* _Provided text_:
Four months earlier, on Thursday, July 19, 2007, I released a group email to all paid and free subscribers of Best Minds Inc. The email stated the following:

“Evidence is mounting that we are in the final throes of this worldwide, credit-fueled bubble. The wobbling dominoes certainly merit the attention of all investors and advisors.”

That same day, the Dow closed above 14,000 for the first time. It began its descent the next day, but roared back up to close 8 days above this level in October 2007 before starting its downward march through what is now known as the Great Recession. It would take until February 1, 2013, and the public watching the largest ongoing bailout of global banks ever, before the Dow would once again close above 14,000.

So if investors wanted to “experience” wealth, why was July 2007 a harbinger that their wealth was about to be taken from them? Because financial facts at the top of financial bubbles are very different from financial feelings.

By July 2007 I had already seen the Philly Banking Index decline since February. I had contacted a few of my Wall Street level sources for areas I should be watching. One individual told me to pay close attention to two big hedge funds at Bear Stearns that were close to being shut down. Their total value at the end of 2006 was close to $20 billion. On July 16, 2007, the two funds were closed. One source stated that one fund’s assets were valued at zero and the second at 9 cents on a dollar.

July20.07_Dow

July20_BKX

 

Two Big Funds At Bear Stearns Face Shutdown, WSJ, June 20, 2007

“Two big hedge funds at Bear Stearns Cos. were close to being shut down last night as a rescue plan developed over several days fell apart in a drama that could have wide-ranging consequences for Wall Street and investors.

Merrill Lynch & Co., one of the hedge funds’ lenders, said it would move to seize collateral — much of it mortgage-backed debt — from the two funds and sell it, according to documents reviewed by The Wall Street Journal.”

Since this is all history now, everyone can say, “Oh, I knew that the markets were going to fall.” However, in July 2007, the mood was very different.

On Sunday, July 22nd, I ran into a financial advisor at my church. He had signed up for my free educational services, so had received the group email on the 19th.

“Hey, are you still looking for a collapse?” he said sarcastically.

“We all have our opinions”, I stated, and walked off.

* _Records supplied_:
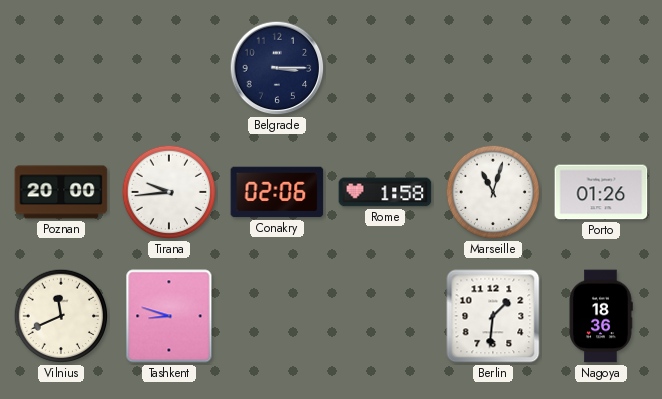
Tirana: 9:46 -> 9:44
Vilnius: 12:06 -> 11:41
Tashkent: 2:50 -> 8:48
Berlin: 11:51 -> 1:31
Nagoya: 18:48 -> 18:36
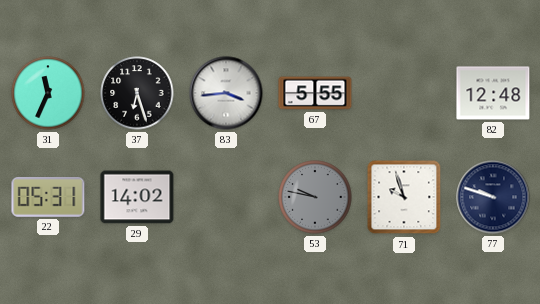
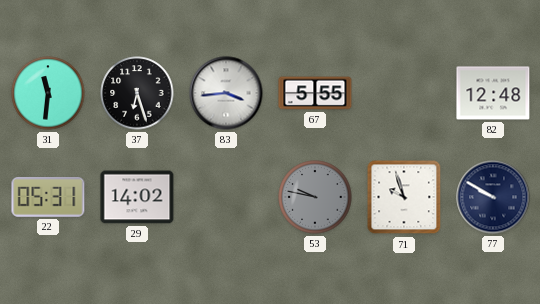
31: 11:34 -> 11:31
77: 9:48 -> 9:50
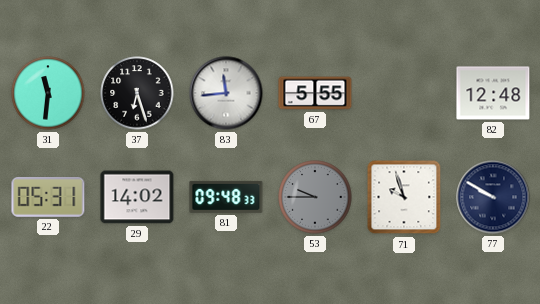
83: 3:44 -> 11:44
81: none -> 09:48
53: 9:47 -> 9:45
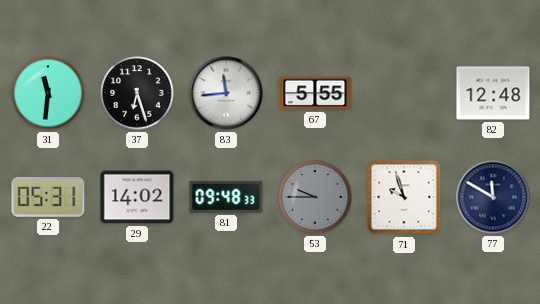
77: 9:50 -> 11:50
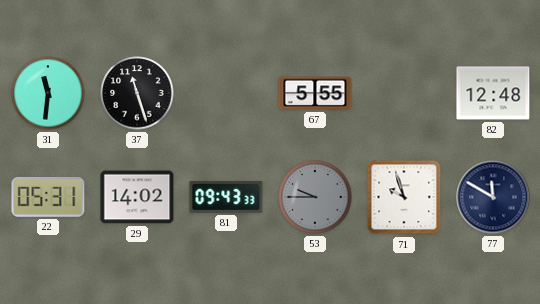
37: 6:27 -> 11:27
83: 11:44 -> none
81: 09:48 -> 09:43
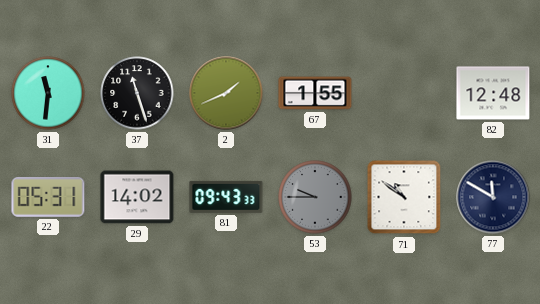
2: none -> 1:41
67: 5:55 -> 1:55
71: 9:57 -> 10:51
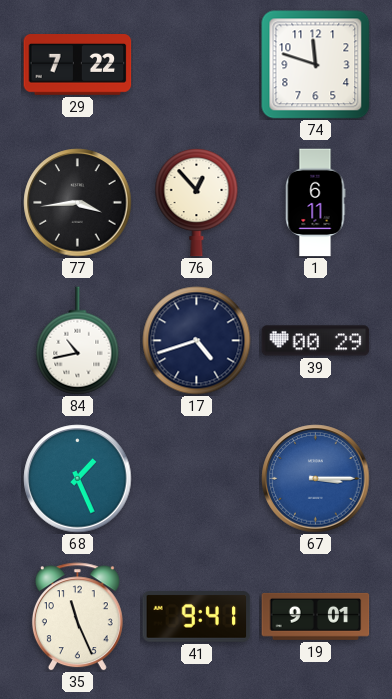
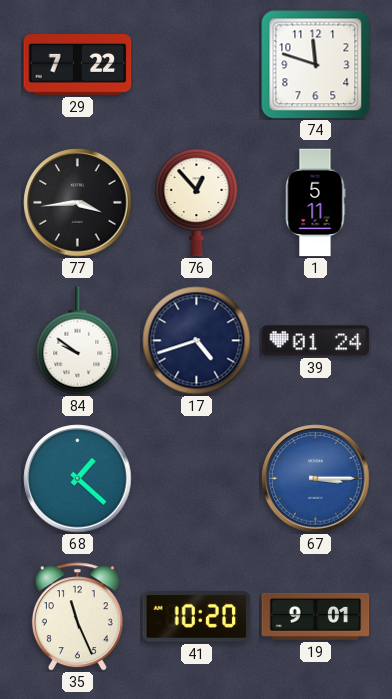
1: 6:11 -> 5:11
84: 10:43 -> 9:51
39: 00:29 -> 01:24
68: 1:26 -> 1:22
41: 9:41 -> 10:20
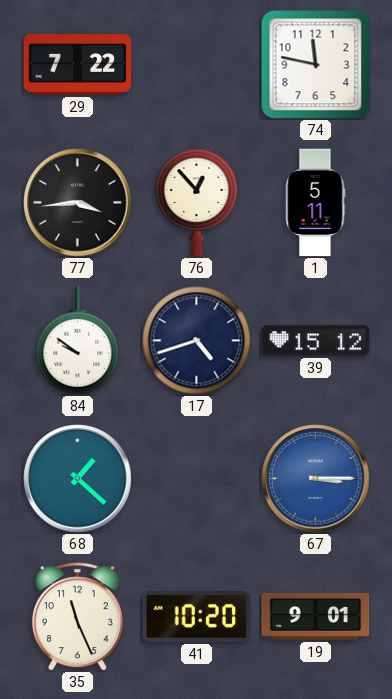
74: 11:48 -> 11:47
39: 01:24 -> 15:12
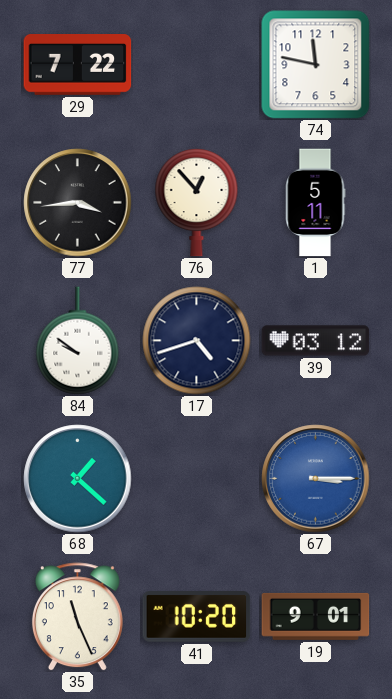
39: 15:12 -> 03:12
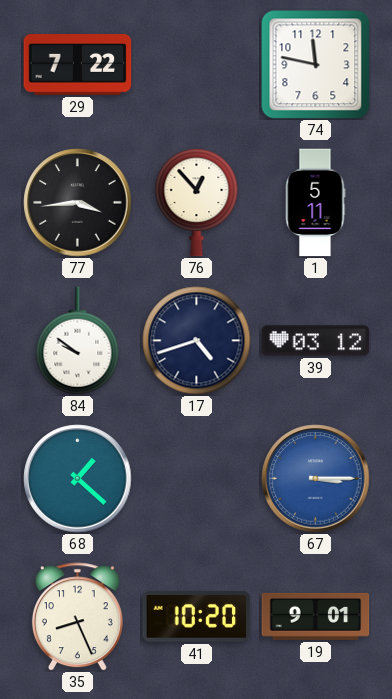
35: 11:26 -> 8:26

* _Set tasks_:
[a] In the account of the 2007 market, repeat the passage starting at "Merrill Lynch &" and ending at "was very different.".
[b] Translate this sentence from the account of the 2007 market into Spanish: "That same day, the Dow closed above 14,000 for the first time."

* _Full answers_:
[a]
Merrill Lynch & Co., one of the hedge funds’ lenders, said it would move to seize collateral — much of it mortgage-backed debt — from the two funds and sell it, according to documents reviewed by The Wall Street Journal.”

Since this is all history now, everyone can say, “Oh, I knew that the markets were going to fall.” However, in July 2007, the mood was very different.

[b] Ese mismo día, el Dow cerró por encima de 14.000 por primera vez.